Insufficient attention has been paid to the power and influence of negative images of women and girls. We ran a campaign in partnership with Memac Ogilvy & Mather Dubai in 2013 that used the ‘autocomplete’ function in Google searches, to highlight this. The campaign revealed a shocking degree of negative stereotyping, showing how the entry “Women should…” triggered the autocomplete phrases “stay at home”, “be slaves” and “be in the kitchen” from the collective resources online.
Gender inequality in the online community is reinforced by what we see elsewhere onscreen, in our cinemas and on television. Women represented in all types of media tend to talk less than men, give fewer opinions, and they are far less likely, in the entertainment industry, to play roles as leaders or professionals, or even as women who work for a living.
A study by UN Women and the Geena Davis Institute on Gender in Media found that only 4 per cent of women shown onscreen were in sports, 15 per cent in medicine and health, 7 per cent were depicted as lawyers and 14 per cent as senior executives. And 2017 research on advertising found that women consistently accounted for only about one third of all characters in commercials, across all years tested. This relentless onslaught of negative stereotyping and the diminishing of the space women occupy in society is deeply unhealthy.

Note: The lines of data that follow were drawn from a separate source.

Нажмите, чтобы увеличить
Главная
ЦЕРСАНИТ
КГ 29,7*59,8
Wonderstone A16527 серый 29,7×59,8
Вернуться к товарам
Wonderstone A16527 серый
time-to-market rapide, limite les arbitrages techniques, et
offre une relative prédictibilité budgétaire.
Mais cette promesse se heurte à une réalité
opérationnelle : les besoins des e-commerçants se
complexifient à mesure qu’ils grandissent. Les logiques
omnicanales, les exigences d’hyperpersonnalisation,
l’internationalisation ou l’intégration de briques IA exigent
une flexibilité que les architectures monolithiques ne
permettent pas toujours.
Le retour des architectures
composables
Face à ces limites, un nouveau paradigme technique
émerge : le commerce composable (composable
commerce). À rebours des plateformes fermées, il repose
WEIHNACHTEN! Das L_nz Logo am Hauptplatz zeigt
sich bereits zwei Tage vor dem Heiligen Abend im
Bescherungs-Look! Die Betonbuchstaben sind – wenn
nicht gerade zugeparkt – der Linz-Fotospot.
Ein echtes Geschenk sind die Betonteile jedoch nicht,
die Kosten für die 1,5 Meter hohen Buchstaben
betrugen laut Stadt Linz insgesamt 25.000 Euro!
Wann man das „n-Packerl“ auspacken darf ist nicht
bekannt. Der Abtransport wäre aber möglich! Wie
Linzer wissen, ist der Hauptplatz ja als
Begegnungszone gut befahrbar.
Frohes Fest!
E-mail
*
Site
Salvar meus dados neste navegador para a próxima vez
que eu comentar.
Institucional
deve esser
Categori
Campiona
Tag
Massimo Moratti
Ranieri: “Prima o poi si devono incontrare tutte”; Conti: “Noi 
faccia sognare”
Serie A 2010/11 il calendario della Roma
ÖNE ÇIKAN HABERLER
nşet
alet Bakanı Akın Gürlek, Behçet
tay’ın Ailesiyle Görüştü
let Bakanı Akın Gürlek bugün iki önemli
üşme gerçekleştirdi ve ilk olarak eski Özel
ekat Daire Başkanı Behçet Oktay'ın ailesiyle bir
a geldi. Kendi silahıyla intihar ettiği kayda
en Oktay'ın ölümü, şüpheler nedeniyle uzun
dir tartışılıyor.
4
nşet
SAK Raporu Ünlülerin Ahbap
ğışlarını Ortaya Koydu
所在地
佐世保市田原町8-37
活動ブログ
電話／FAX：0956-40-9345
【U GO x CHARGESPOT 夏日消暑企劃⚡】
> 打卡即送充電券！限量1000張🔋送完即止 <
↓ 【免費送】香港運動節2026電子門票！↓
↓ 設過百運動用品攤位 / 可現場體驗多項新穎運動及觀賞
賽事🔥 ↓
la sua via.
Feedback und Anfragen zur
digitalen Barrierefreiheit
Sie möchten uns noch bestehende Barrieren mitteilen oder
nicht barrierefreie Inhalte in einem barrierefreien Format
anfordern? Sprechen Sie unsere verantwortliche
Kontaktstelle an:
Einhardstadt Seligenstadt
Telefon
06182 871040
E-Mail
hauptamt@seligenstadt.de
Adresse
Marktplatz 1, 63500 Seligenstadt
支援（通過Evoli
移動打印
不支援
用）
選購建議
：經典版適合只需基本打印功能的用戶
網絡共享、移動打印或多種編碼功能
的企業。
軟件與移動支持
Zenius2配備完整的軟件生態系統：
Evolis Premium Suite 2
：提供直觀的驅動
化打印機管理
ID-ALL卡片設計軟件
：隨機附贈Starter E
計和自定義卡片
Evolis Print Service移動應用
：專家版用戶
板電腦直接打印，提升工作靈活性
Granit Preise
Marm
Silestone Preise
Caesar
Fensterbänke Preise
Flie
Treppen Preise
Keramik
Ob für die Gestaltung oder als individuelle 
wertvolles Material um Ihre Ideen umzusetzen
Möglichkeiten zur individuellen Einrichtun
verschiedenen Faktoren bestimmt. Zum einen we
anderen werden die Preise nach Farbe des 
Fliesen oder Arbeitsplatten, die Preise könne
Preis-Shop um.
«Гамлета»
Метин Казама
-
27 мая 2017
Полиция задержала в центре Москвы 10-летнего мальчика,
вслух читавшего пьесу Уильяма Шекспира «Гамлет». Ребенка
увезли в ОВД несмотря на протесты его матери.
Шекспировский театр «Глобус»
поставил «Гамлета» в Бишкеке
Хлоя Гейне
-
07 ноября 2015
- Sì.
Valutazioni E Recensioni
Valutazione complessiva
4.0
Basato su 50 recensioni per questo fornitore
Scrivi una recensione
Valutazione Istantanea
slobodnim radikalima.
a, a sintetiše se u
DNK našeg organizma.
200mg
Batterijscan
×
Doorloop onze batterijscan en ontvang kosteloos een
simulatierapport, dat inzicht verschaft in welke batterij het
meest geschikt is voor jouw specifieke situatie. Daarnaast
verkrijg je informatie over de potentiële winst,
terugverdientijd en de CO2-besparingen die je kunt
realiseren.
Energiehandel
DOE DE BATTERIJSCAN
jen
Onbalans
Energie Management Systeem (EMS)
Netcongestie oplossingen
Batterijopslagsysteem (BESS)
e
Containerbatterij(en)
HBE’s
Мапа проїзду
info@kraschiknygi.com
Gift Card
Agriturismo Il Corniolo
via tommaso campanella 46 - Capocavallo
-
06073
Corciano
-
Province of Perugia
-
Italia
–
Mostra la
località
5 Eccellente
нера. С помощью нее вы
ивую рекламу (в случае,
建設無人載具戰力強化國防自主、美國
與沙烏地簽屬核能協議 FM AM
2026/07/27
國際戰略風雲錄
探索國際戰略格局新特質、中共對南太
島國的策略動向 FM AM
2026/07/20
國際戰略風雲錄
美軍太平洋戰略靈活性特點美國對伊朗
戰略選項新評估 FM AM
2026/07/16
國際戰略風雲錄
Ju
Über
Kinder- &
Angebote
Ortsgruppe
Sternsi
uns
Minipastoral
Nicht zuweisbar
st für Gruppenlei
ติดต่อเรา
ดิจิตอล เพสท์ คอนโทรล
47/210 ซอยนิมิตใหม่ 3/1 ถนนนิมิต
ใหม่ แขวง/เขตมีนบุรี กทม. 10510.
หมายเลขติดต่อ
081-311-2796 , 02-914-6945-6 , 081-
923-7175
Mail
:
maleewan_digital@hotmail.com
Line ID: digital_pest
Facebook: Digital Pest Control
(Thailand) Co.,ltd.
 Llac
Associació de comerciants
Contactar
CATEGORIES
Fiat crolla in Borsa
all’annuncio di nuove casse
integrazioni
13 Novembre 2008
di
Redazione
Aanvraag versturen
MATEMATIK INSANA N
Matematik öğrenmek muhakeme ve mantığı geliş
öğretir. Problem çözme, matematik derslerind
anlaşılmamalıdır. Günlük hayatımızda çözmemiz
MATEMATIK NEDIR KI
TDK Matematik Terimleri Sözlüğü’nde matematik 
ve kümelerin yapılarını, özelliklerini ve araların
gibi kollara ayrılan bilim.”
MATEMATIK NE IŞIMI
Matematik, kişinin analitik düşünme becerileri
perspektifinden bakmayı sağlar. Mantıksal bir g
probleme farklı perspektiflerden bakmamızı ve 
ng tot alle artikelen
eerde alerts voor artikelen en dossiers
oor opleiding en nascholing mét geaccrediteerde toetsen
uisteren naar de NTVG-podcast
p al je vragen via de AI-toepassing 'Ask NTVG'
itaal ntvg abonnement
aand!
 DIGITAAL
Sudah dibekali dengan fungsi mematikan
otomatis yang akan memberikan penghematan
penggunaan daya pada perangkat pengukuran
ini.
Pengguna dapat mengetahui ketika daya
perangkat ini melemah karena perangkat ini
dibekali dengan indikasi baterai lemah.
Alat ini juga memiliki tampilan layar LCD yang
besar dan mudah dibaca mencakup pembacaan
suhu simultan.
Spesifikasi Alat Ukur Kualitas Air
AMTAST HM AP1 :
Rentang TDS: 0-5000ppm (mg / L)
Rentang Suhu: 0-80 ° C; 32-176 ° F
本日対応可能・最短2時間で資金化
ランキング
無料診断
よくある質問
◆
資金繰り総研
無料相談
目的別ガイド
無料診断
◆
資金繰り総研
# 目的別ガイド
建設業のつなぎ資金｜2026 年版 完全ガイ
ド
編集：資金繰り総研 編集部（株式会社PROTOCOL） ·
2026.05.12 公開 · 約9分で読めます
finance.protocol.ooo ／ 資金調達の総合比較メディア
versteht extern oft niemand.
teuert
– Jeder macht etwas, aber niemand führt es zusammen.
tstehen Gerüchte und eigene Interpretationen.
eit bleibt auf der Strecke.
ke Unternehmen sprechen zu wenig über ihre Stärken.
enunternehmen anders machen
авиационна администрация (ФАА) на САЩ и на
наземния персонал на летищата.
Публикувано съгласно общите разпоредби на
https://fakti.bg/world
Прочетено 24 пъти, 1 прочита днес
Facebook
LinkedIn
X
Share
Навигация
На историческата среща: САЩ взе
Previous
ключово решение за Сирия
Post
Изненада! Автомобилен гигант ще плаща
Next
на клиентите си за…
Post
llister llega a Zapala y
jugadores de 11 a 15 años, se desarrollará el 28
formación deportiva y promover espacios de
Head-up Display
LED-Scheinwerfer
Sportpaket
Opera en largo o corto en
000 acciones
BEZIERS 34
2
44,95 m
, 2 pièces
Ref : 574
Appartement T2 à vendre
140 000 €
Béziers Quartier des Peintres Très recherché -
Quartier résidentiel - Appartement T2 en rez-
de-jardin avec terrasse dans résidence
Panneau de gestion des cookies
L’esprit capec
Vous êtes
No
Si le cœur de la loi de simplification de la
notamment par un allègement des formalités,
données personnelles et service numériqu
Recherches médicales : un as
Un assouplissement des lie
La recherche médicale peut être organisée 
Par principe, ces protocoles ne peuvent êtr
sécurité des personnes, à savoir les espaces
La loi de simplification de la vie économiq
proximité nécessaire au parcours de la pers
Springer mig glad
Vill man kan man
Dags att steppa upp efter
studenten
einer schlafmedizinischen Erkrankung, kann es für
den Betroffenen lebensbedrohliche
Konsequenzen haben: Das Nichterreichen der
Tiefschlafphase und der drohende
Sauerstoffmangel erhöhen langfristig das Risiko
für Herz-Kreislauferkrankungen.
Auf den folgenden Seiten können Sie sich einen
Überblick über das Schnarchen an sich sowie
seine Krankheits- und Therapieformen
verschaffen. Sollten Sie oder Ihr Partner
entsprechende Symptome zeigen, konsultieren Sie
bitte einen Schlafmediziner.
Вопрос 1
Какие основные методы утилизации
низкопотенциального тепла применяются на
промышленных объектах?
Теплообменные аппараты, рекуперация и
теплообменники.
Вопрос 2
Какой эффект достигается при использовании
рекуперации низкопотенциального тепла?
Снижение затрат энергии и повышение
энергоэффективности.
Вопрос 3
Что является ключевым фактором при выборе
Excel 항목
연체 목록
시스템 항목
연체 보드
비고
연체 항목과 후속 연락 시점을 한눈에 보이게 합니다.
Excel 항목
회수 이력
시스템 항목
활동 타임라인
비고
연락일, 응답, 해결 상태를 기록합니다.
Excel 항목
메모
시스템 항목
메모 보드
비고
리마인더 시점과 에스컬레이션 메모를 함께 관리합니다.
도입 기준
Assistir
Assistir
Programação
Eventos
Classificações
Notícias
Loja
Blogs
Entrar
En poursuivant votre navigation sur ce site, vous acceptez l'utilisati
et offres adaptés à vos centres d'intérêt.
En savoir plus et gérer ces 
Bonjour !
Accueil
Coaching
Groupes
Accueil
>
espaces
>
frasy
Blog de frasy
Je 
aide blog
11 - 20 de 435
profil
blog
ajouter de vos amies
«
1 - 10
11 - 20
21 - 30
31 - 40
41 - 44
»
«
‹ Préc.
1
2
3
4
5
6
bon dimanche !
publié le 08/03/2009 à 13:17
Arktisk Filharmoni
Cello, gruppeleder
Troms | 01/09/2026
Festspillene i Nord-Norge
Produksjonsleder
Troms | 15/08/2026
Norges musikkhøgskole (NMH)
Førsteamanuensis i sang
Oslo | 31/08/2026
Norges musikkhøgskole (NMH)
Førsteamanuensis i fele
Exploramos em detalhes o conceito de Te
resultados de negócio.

The same resources, used differently, can bring essential change. Technology can also be a vehicle for political participation, social mobilization and challenging stereotypes. Representing women and girls in empowering, accurate and diverse ways can transform attitudes and behaviours.
Role models matter. For example, a recent study showed how the onscreen characters Katniss Everdeen from The Hunger Games and Merida from Brave had inspired girls across America to take up archery with the number participating in national competitions doubling between 2012 and 2016.
Harnessing the power of the media and the internet, we can construct a different future. Working with leaders like Andrew Wilson, CEO of Electronic Arts, and a HeForShe IMPACT Champion, we can reach the more-than 2.5 billion people around the world who play online or video games, and cultivate a critical shift for gender equality in cyberspace.
We have also partnered with Unilever and industry leaders such as WPP, IPG, Facebook, Google, Mars, Microsoft and J&J, to launch the Unstereotype Alliance – changing negative gender stereotypes in advertising campaigns.
Media and the internet reflect the power structures of the society we live in. At its best, the power of online media puts us on the fast-track to changing those structures to a more equal world for all.